• [Given exercise 1]: Name every input that the one-way function H takes in the formula for K_{1,2} in the sensor network passage.

• [Text passage]:
%%

Evidently, the second protocol is preferred in real-life dynamics of urban monitoring purposes. This protocol could be described as follows.

4.1. First Initialization of Several Sensors for New Secure Sensor Network

• Initially, the master key $MK$ is defined for a new secure network. Each node i has its own unique identification number $I{D}_i$, $I{D}_i>I{D}_j$ for $i>j$. Next, we define one-way function—$H(\ast )$.
• During the initial initialization, nodes can only exchange data in wireless link range, as depicted in Figure 2 (Case 2). Here, sensors 1, 2 and 3 exchange their unique IDs $I{D}_1,I{D}_2$, and $I{D}_3$.
• Each of the nodes utilizes the information about unique IDs of other sensors and the master key $MK$ to calculate pair-wise keys for mutual authentication. For example, sensor 1 calculates pair keys for sensors 2 and 3 as:

  $$\begin{array}{cc}\hfill & K_{1,2}=H(I{D}_1\left|\right|I{D}_2\left|\right|MK),\hfill \end{array}$$

  (1)

%%

• [Given exercise 2]: In the listing, retype the lines starting with the line containing "collection date: 1832-04" and going on through the last line of the listing, both ends included.

• [Recorded data]:

%%

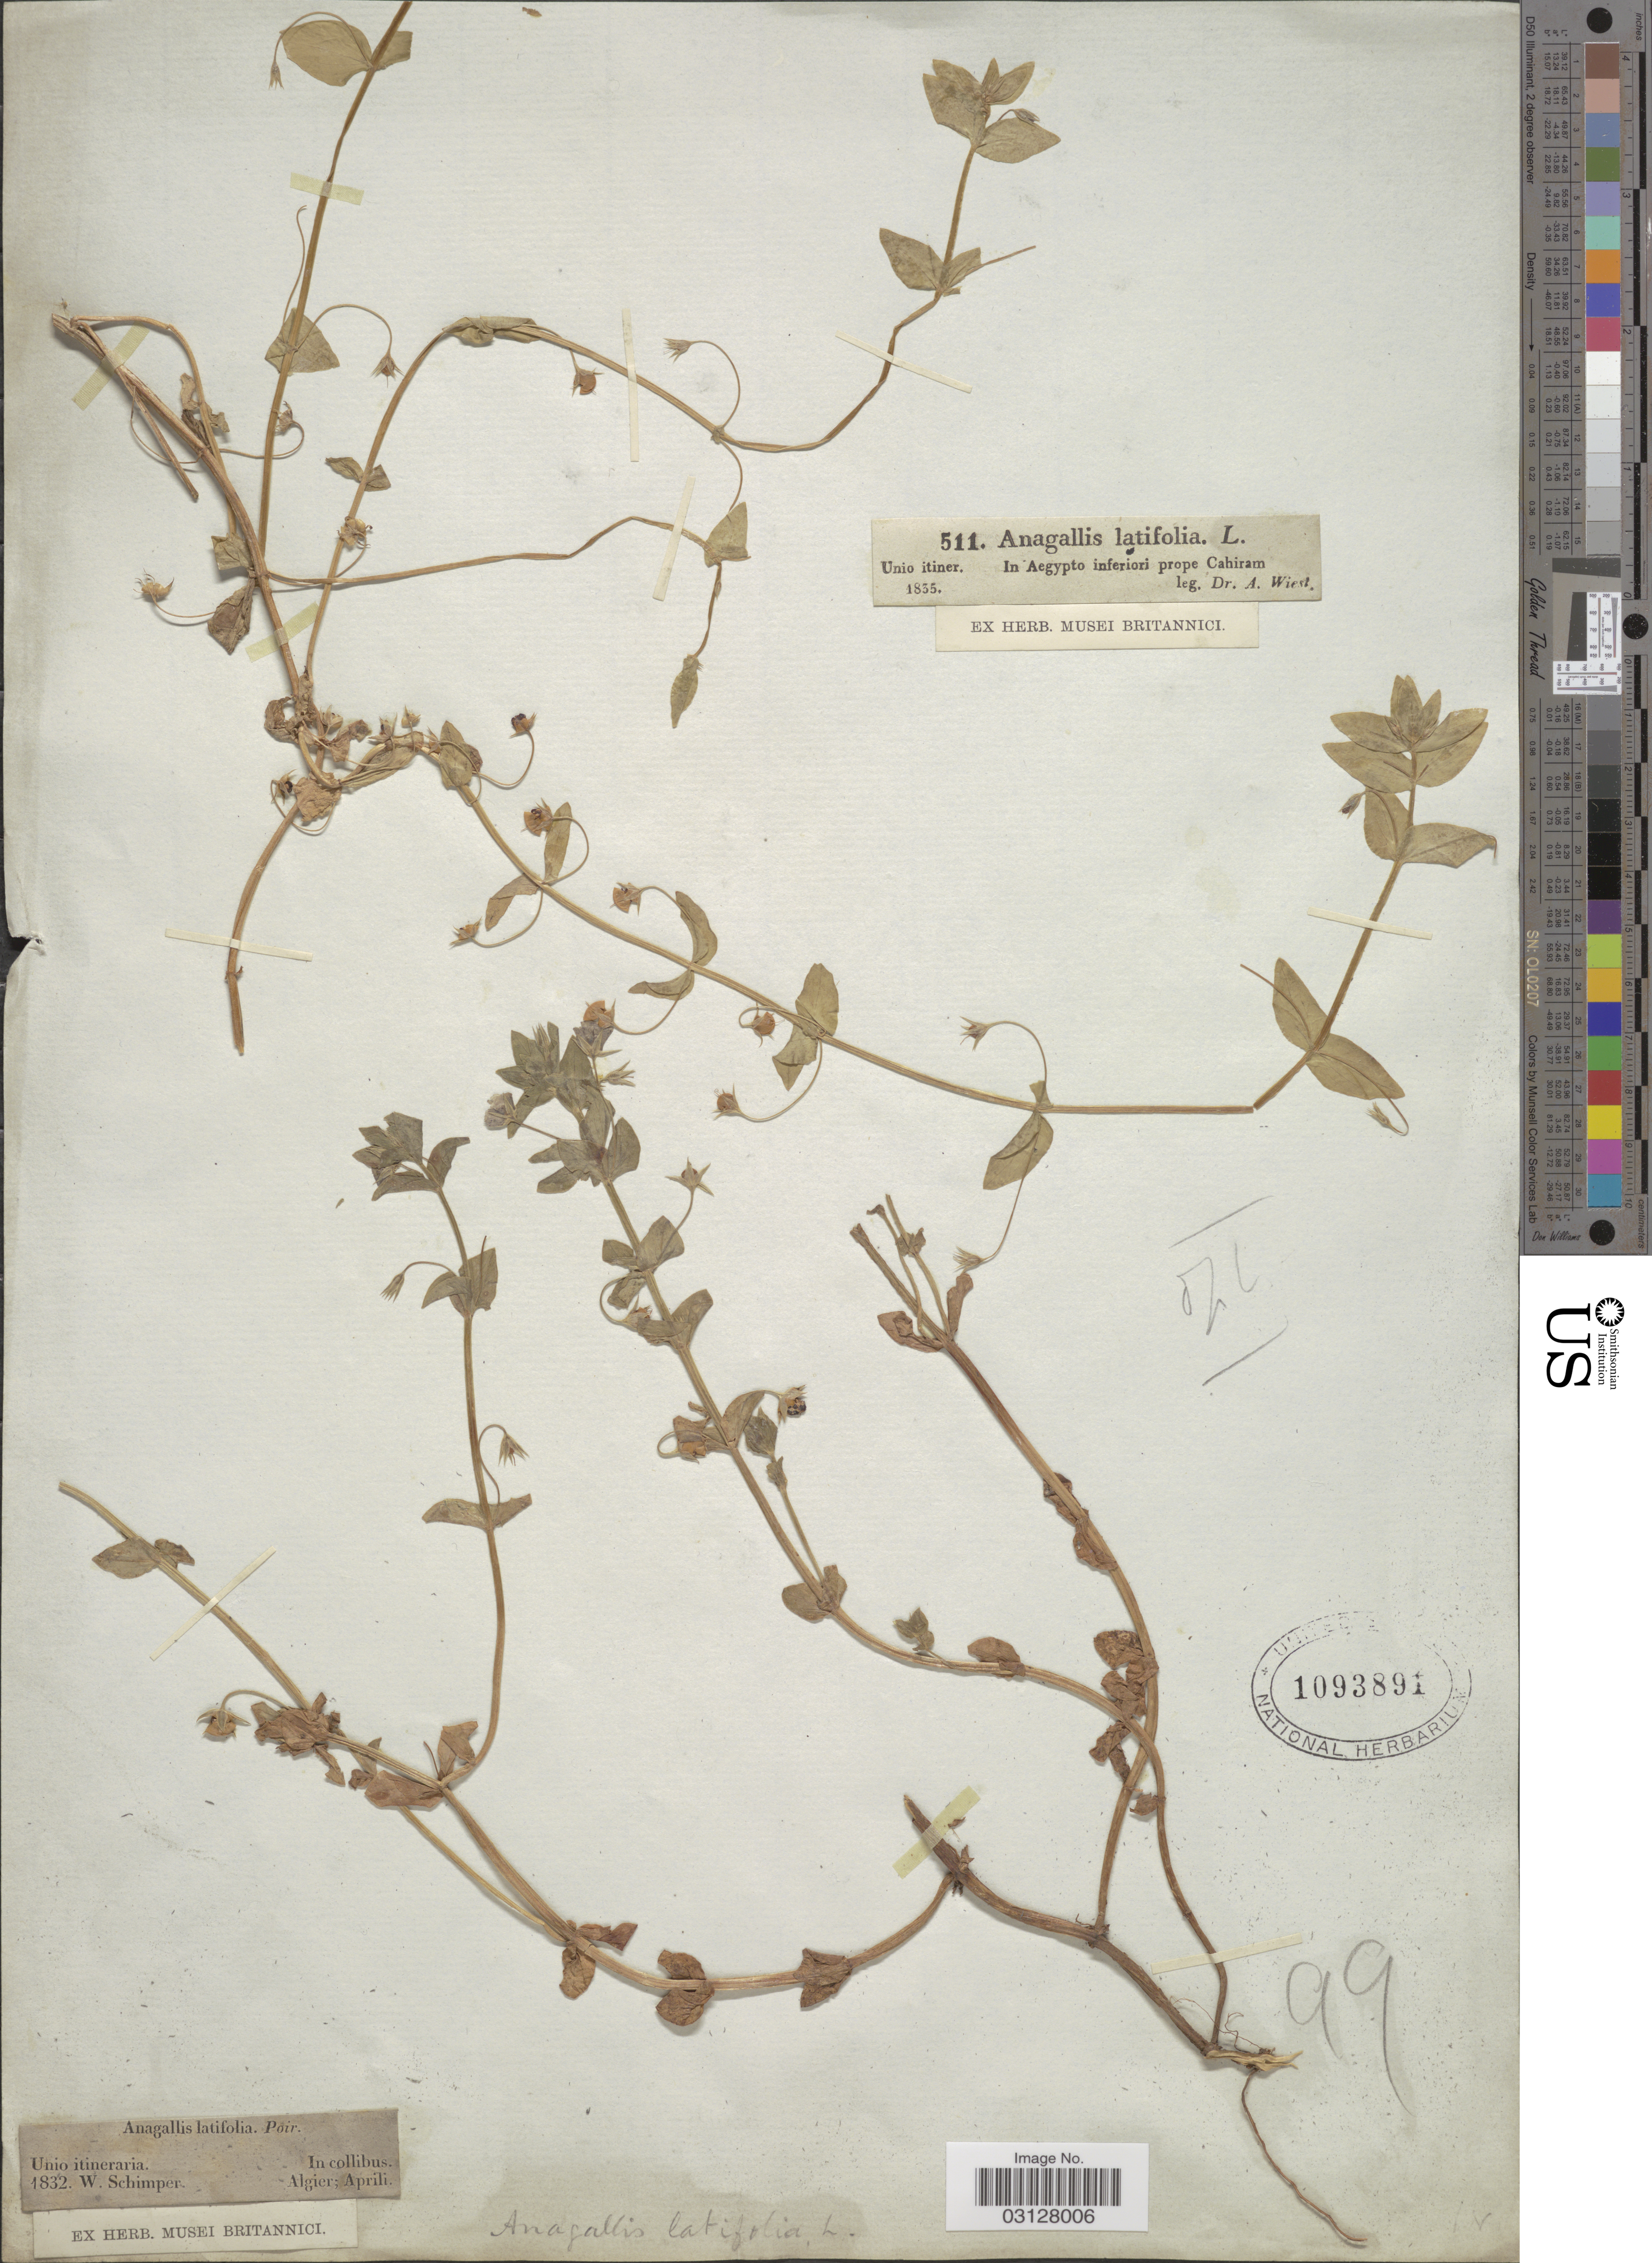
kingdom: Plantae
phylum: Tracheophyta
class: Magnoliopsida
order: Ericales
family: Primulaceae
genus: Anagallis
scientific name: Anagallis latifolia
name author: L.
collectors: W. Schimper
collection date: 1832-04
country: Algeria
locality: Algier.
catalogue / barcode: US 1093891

%%

• [Worked solution 1]: ID_1, ID_2, and the master key MK

• [Worked solution 2]:
collection date: 1832-04
country: Algeria
locality: Algier.
catalogue / barcode: US 1093891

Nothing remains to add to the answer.